Records supplied section start
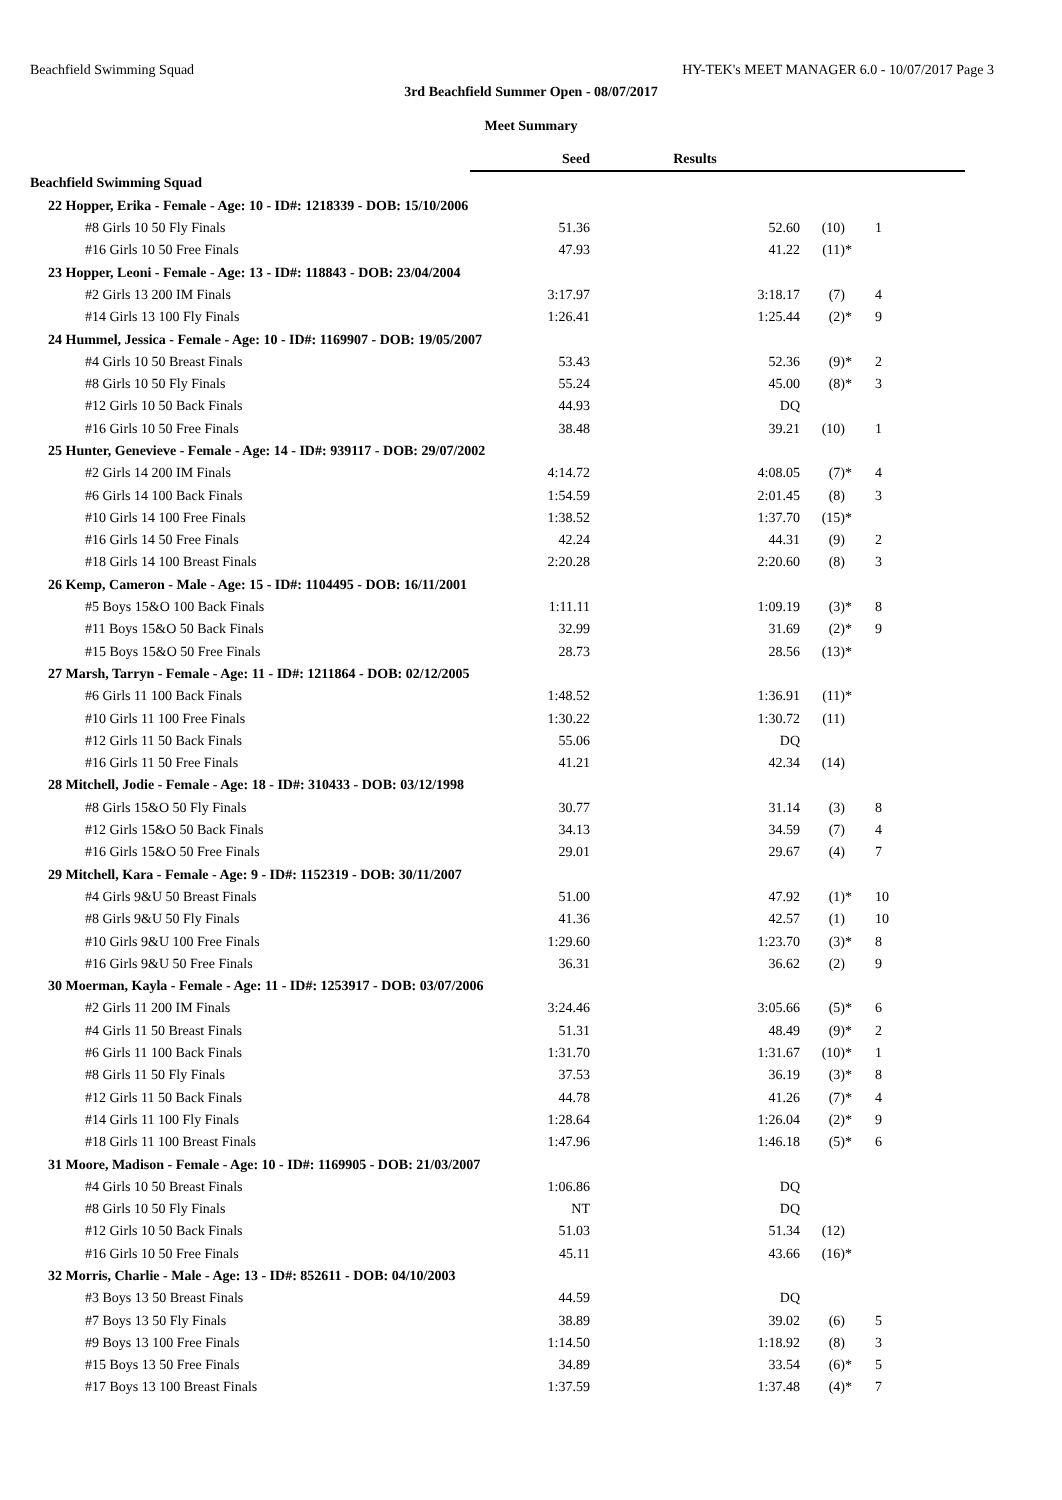Beachfield Swimming Squad HY-TEK's MEET MANAGER 6.0 - 10/07/2017 Page 3
3rd Beachfield Summer Open - 08/07/2017
Meet Summary
| | Seed | Results | | | | |
| --- | --- | --- | --- | --- | --- | --- |
| Beachfield Swimming Squad | | | | | | |
| 22 Hopper, Erika - Female - Age: 10 - ID#: 1218339 - DOB: 15/10/2006 | | | | | | |
| #8 Girls 10 50 Fly Finals | 51.36 | 52.60 | (10) | | 1 | |
| #16 Girls 10 50 Free Finals | 47.93 | 41.22 | (11) | * | | |
| 23 Hopper, Leoni - Female - Age: 13 - ID#: 118843 - DOB: 23/04/2004 | | | | | | |
| #2 Girls 13 200 IM Finals | 3:17.97 | 3:18.17 | (7) | | 4 | |
| #14 Girls 13 100 Fly Finals | 1:26.41 | 1:25.44 | (2) | * | 9 | |
| 24 Hummel, Jessica - Female - Age: 10 - ID#: 1169907 - DOB: 19/05/2007 | | | | | | |
| #4 Girls 10 50 Breast Finals | 53.43 | 52.36 | (9) | * | 2 | |
| #8 Girls 10 50 Fly Finals | 55.24 | 45.00 | (8) | * | 3 | |
| #12 Girls 10 50 Back Finals | 44.93 | DQ | | | | |
| #16 Girls 10 50 Free Finals | 38.48 | 39.21 | (10) | | 1 | |
| 25 Hunter, Genevieve - Female - Age: 14 - ID#: 939117 - DOB: 29/07/2002 | | | | | | |
| #2 Girls 14 200 IM Finals | 4:14.72 | 4:08.05 | (7) | * | 4 | |
| #6 Girls 14 100 Back Finals | 1:54.59 | 2:01.45 | (8) | | 3 | |
| #10 Girls 14 100 Free Finals | 1:38.52 | 1:37.70 | (15) | * | | |
| #16 Girls 14 50 Free Finals | 42.24 | 44.31 | (9) | | 2 | |
| #18 Girls 14 100 Breast Finals | 2:20.28 | 2:20.60 | (8) | | 3 | |
| 26 Kemp, Cameron - Male - Age: 15 - ID#: 1104495 - DOB: 16/11/2001 | | | | | | |
| #5 Boys 15&O 100 Back Finals | 1:11.11 | 1:09.19 | (3) | * | 8 | |
| #11 Boys 15&O 50 Back Finals | 32.99 | 31.69 | (2) | * | 9 | |
| #15 Boys 15&O 50 Free Finals | 28.73 | 28.56 | (13) | * | | |
| 27 Marsh, Tarryn - Female - Age: 11 - ID#: 1211864 - DOB: 02/12/2005 | | | | | | |
| #6 Girls 11 100 Back Finals | 1:48.52 | 1:36.91 | (11) | * | | |
| #10 Girls 11 100 Free Finals | 1:30.22 | 1:30.72 | (11) | | | |
| #12 Girls 11 50 Back Finals | 55.06 | DQ | | | | |
| #16 Girls 11 50 Free Finals | 41.21 | 42.34 | (14) | | | |
| 28 Mitchell, Jodie - Female - Age: 18 - ID#: 310433 - DOB: 03/12/1998 | | | | | | |
| #8 Girls 15&O 50 Fly Finals | 30.77 | 31.14 | (3) | | 8 | |
| #12 Girls 15&O 50 Back Finals | 34.13 | 34.59 | (7) | | 4 | |
| #16 Girls 15&O 50 Free Finals | 29.01 | 29.67 | (4) | | 7 | |
| 29 Mitchell, Kara - Female - Age: 9 - ID#: 1152319 - DOB: 30/11/2007 | | | | | | |
| #4 Girls 9&U 50 Breast Finals | 51.00 | 47.92 | (1) | * | 10 | |
| #8 Girls 9&U 50 Fly Finals | 41.36 | 42.57 | (1) | | 10 | |
| #10 Girls 9&U 100 Free Finals | 1:29.60 | 1:23.70 | (3) | * | 8 | |
| #16 Girls 9&U 50 Free Finals | 36.31 | 36.62 | (2) | | 9 | |
| 30 Moerman, Kayla - Female - Age: 11 - ID#: 1253917 - DOB: 03/07/2006 | | | | | | |
| #2 Girls 11 200 IM Finals | 3:24.46 | 3:05.66 | (5) | * | 6 | |
| #4 Girls 11 50 Breast Finals | 51.31 | 48.49 | (9) | * | 2 | |
| #6 Girls 11 100 Back Finals | 1:31.70 | 1:31.67 | (10) | * | 1 | |
| #8 Girls 11 50 Fly Finals | 37.53 | 36.19 | (3) | * | 8 | |
| #12 Girls 11 50 Back Finals | 44.78 | 41.26 | (7) | * | 4 | |
| #14 Girls 11 100 Fly Finals | 1:28.64 | 1:26.04 | (2) | * | 9 | |
| #18 Girls 11 100 Breast Finals | 1:47.96 | 1:46.18 | (5) | * | 6 | |
| 31 Moore, Madison - Female - Age: 10 - ID#: 1169905 - DOB: 21/03/2007 | | | | | | |
| #4 Girls 10 50 Breast Finals | 1:06.86 | DQ | | | | |
| #8 Girls 10 50 Fly Finals | NT | DQ | | | | |
| #12 Girls 10 50 Back Finals | 51.03 | 51.34 | (12) | | | |
| #16 Girls 10 50 Free Finals | 45.11 | 43.66 | (16) | * | | |
| 32 Morris, Charlie - Male - Age: 13 - ID#: 852611 - DOB: 04/10/2003 | | | | | | |
| #3 Boys 13 50 Breast Finals | 44.59 | DQ | | | | |
| #7 Boys 13 50 Fly Finals | 38.89 | 39.02 | (6) | | 5 | |
| #9 Boys 13 100 Free Finals | 1:14.50 | 1:18.92 | (8) | | 3 | |
| #15 Boys 13 50 Free Finals | 34.89 | 33.54 | (6) | * | 5 | |
| #17 Boys 13 100 Breast Finals | 1:37.59 | 1:37.48 | (4) | * | 7 | |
Records supplied section end
Please set down the records above word for word and omit their pictures.

- **The answer**:
Beachfield Swimming Squad HY-TEK's MEET MANAGER 6.0 - 10/07/2017 Page 3
3rd Beachfield Summer Open - 08/07/2017
Meet Summary
| | Seed | Results | | | | |
| --- | --- | --- | --- | --- | --- | --- |
| Beachfield Swimming Squad | | | | | | |
| 22 Hopper, Erika - Female - Age: 10 - ID#: 1218339 - DOB: 15/10/2006 | | | | | | |
| #8 Girls 10 50 Fly Finals | 51.36 | 52.60 | (10) | | 1 | |
| #16 Girls 10 50 Free Finals | 47.93 | 41.22 | (11) | * | | |
| 23 Hopper, Leoni - Female - Age: 13 - ID#: 118843 - DOB: 23/04/2004 | | | | | | |
| #2 Girls 13 200 IM Finals | 3:17.97 | 3:18.17 | (7) | | 4 | |
| #14 Girls 13 100 Fly Finals | 1:26.41 | 1:25.44 | (2) | * | 9 | |
| 24 Hummel, Jessica - Female - Age: 10 - ID#: 1169907 - DOB: 19/05/2007 | | | | | | |
| #4 Girls 10 50 Breast Finals | 53.43 | 52.36 | (9) | * | 2 | |
| #8 Girls 10 50 Fly Finals | 55.24 | 45.00 | (8) | * | 3 | |
| #12 Girls 10 50 Back Finals | 44.93 | DQ | | | | |
| #16 Girls 10 50 Free Finals | 38.48 | 39.21 | (10) | | 1 | |
| 25 Hunter, Genevieve - Female - Age: 14 - ID#: 939117 - DOB: 29/07/2002 | | | | | | |
| #2 Girls 14 200 IM Finals | 4:14.72 | 4:08.05 | (7) | * | 4 | |
| #6 Girls 14 100 Back Finals | 1:54.59 | 2:01.45 | (8) | | 3 | |
| #10 Girls 14 100 Free Finals | 1:38.52 | 1:37.70 | (15) | * | | |
| #16 Girls 14 50 Free Finals | 42.24 | 44.31 | (9) | | 2 | |
| #18 Girls 14 100 Breast Finals | 2:20.28 | 2:20.60 | (8) | | 3 | |
| 26 Kemp, Cameron - Male - Age: 15 - ID#: 1104495 - DOB: 16/11/2001 | | | | | | |
| #5 Boys 15&O 100 Back Finals | 1:11.11 | 1:09.19 | (3) | * | 8 | |
| #11 Boys 15&O 50 Back Finals | 32.99 | 31.69 | (2) | * | 9 | |
| #15 Boys 15&O 50 Free Finals | 28.73 | 28.56 | (13) | * | | |
| 27 Marsh, Tarryn - Female - Age: 11 - ID#: 1211864 - DOB: 02/12/2005 | | | | | | |
| #6 Girls 11 100 Back Finals | 1:48.52 | 1:36.91 | (11) | * | | |
| #10 Girls 11 100 Free Finals | 1:30.22 | 1:30.72 | (11) | | | |
| #12 Girls 11 50 Back Finals | 55.06 | DQ | | | | |
| #16 Girls 11 50 Free Finals | 41.21 | 42.34 | (14) | | | |
| 28 Mitchell, Jodie - Female - Age: 18 - ID#: 310433 - DOB: 03/12/1998 | | | | | | |
| #8 Girls 15&O 50 Fly Finals | 30.77 | 31.14 | (3) | | 8 | |
| #12 Girls 15&O 50 Back Finals | 34.13 | 34.59 | (7) | | 4 | |
| #16 Girls 15&O 50 Free Finals | 29.01 | 29.67 | (4) | | 7 | |
| 29 Mitchell, Kara - Female - Age: 9 - ID#: 1152319 - DOB: 30/11/2007 | | | | | | |
| #4 Girls 9&U 50 Breast Finals | 51.00 | 47.92 | (1) | * | 10 | |
| #8 Girls 9&U 50 Fly Finals | 41.36 | 42.57 | (1) | | 10 | |
| #10 Girls 9&U 100 Free Finals | 1:29.60 | 1:23.70 | (3) | * | 8 | |
| #16 Girls 9&U 50 Free Finals | 36.31 | 36.62 | (2) | | 9 | |
| 30 Moerman, Kayla - Female - Age: 11 - ID#: 1253917 - DOB: 03/07/2006 | | | | | | |
| #2 Girls 11 200 IM Finals | 3:24.46 | 3:05.66 | (5) | * | 6 | |
| #4 Girls 11 50 Breast Finals | 51.31 | 48.49 | (9) | * | 2 | |
| #6 Girls 11 100 Back Finals | 1:31.70 | 1:31.67 | (10) | * | 1 | |
| #8 Girls 11 50 Fly Finals | 37.53 | 36.19 | (3) | * | 8 | |
| #12 Girls 11 50 Back Finals | 44.78 | 41.26 | (7) | * | 4 | |
| #14 Girls 11 100 Fly Finals | 1:28.64 | 1:26.04 | (2) | * | 9 | |
| #18 Girls 11 100 Breast Finals | 1:47.96 | 1:46.18 | (5) | * | 6 | |
| 31 Moore, Madison - Female - Age: 10 - ID#: 1169905 - DOB: 21/03/2007 | | | | | | |
| #4 Girls 10 50 Breast Finals | 1:06.86 | DQ | | | | |
| #8 Girls 10 50 Fly Finals | NT | DQ | | | | |
| #12 Girls 10 50 Back Finals | 51.03 | 51.34 | (12) | | | |
| #16 Girls 10 50 Free Finals | 45.11 | 43.66 | (16) | * | | |
| 32 Morris, Charlie - Male - Age: 13 - ID#: 852611 - DOB: 04/10/2003 | | | | | | |
| #3 Boys 13 50 Breast Finals | 44.59 | DQ | | | | |
| #7 Boys 13 50 Fly Finals | 38.89 | 39.02 | (6) | | 5 | |
| #9 Boys 13 100 Free Finals | 1:14.50 | 1:18.92 | (8) | | 3 | |
| #15 Boys 13 50 Free Finals | 34.89 | 33.54 | (6) | * | 5 | |
| #17 Boys 13 100 Breast Finals | 1:37.59 | 1:37.48 | (4) | * | 7 | |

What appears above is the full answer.